**Votre tâche**
Dans le texte sur GK Savar ci-dessous, relevez toutes les actions prévues par le projet d'urgence de l'association bangladaise contre le coronavirus.

**Texte à analyser**
+++

Mis à jour le par Pierre Lemarchand
Juthi, de retour du puits, se rend à son jardin. Tous deux avaient été détruits par le cyclone Amphan en mai 2020 et ont été réhabilités par le partenaire du Secours populaire au Bangladesh, GK Savar.

Le passage du cyclone Amphan en mai 2020, conjugué à la pandémie de Covid-19, ont éprouvé les programmes mis en œuvre dans le sud-ouest du Bangladesh par le partenaire du Secours populaire, GK Savar, pour soutenir les populations les plus pauvres, telles les populations rurales ou les réfugiés Rohingyas. Ce fut aussi, comme c’est souvent le cas dans les contextes de crise extrême, l’occasion d’éprouver la solidité des liens tissés entre les deux associations française et bangladaise depuis bientôt vingt ans.

Mi-mai 2020. En France, nous assistons, impuissants, à la progression du cyclone Amphan, qui s’apprête à aborder et dévaster les côtes de l’Asie du Sud-Est et en particulier celles du Bangladesh, qui se remet à peine du passage d’une autre tempête meurtrière, Sidr, en 2007. Les pensées du Secours populaire sont dirigées vers son partenaire local, GK Savar, qui jette alors ses forces dans le combat contre le coronavirus. L’association bangladaise met en œuvre un vaste projet d’urgence visant à sensibiliser les populations aux gestes barrières, former les personnels de santé, permettre au plus grand nombre d’accéder aux tests, mettre en place des hôpitaux de campagne et soutenir les familles les plus pauvres par la distribution de colis alimentaires. C’est sur ce dernier volet que décide de se concentrer le Secours populaire, débloquant la somme de 20 000 euros qui permet à GK de venir en aide à plus de 1500 familles.

Petite histoire de GK Savar

GK Savar, quand il faut imaginer un programme pour lutter contre la pandémie de Covid-19, fait preuve d’une efficacité remarquable : la santé est au cœur de ses pratiques solidaires depuis sa création. Il faut remonter cinquante ans en arrière, en 1971. C’est alors la guerre d’indépendance qui oppose les rebelles bengalis au pouvoir central pakistanais. Un jeune médecin, Zafrullah Chowdhury, établit un hôpital de campagne pour soigner les combattants de la liberté et les réfugiés. A l’issue de la guerre est créé, sur l’impulsion du docteur et d’une vingtaine d’autres volontaires, Gonoshasthaya Kendra (littéralement « Centre de santé pour le peuple ») : l’hôpital est installé à Savar, à 40 km au nord de la capitale, Dhaka.

+++

**Données**
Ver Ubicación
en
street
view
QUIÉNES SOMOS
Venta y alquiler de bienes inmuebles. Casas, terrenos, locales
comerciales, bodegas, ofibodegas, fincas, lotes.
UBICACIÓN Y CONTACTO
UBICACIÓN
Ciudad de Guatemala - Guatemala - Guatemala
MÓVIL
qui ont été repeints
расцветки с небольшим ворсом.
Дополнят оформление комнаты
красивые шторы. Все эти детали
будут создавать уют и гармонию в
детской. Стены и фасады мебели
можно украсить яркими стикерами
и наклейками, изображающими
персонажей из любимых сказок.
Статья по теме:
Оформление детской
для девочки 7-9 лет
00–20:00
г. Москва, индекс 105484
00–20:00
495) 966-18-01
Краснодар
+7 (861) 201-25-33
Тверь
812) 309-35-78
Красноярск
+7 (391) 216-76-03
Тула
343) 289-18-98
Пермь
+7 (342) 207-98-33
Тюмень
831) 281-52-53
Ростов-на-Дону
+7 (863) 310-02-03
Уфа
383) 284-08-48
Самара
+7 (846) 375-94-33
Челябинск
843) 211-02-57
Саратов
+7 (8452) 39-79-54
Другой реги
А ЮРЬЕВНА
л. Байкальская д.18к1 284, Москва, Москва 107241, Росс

+++

**Réponse attendue**
- sensibiliser les populations aux gestes barrières
- former les personnels de santé
- permettre au plus grand nombre d'accéder aux tests
- mettre en place des hôpitaux de campagne
- soutenir les familles les plus pauvres par la distribution de colis alimentaires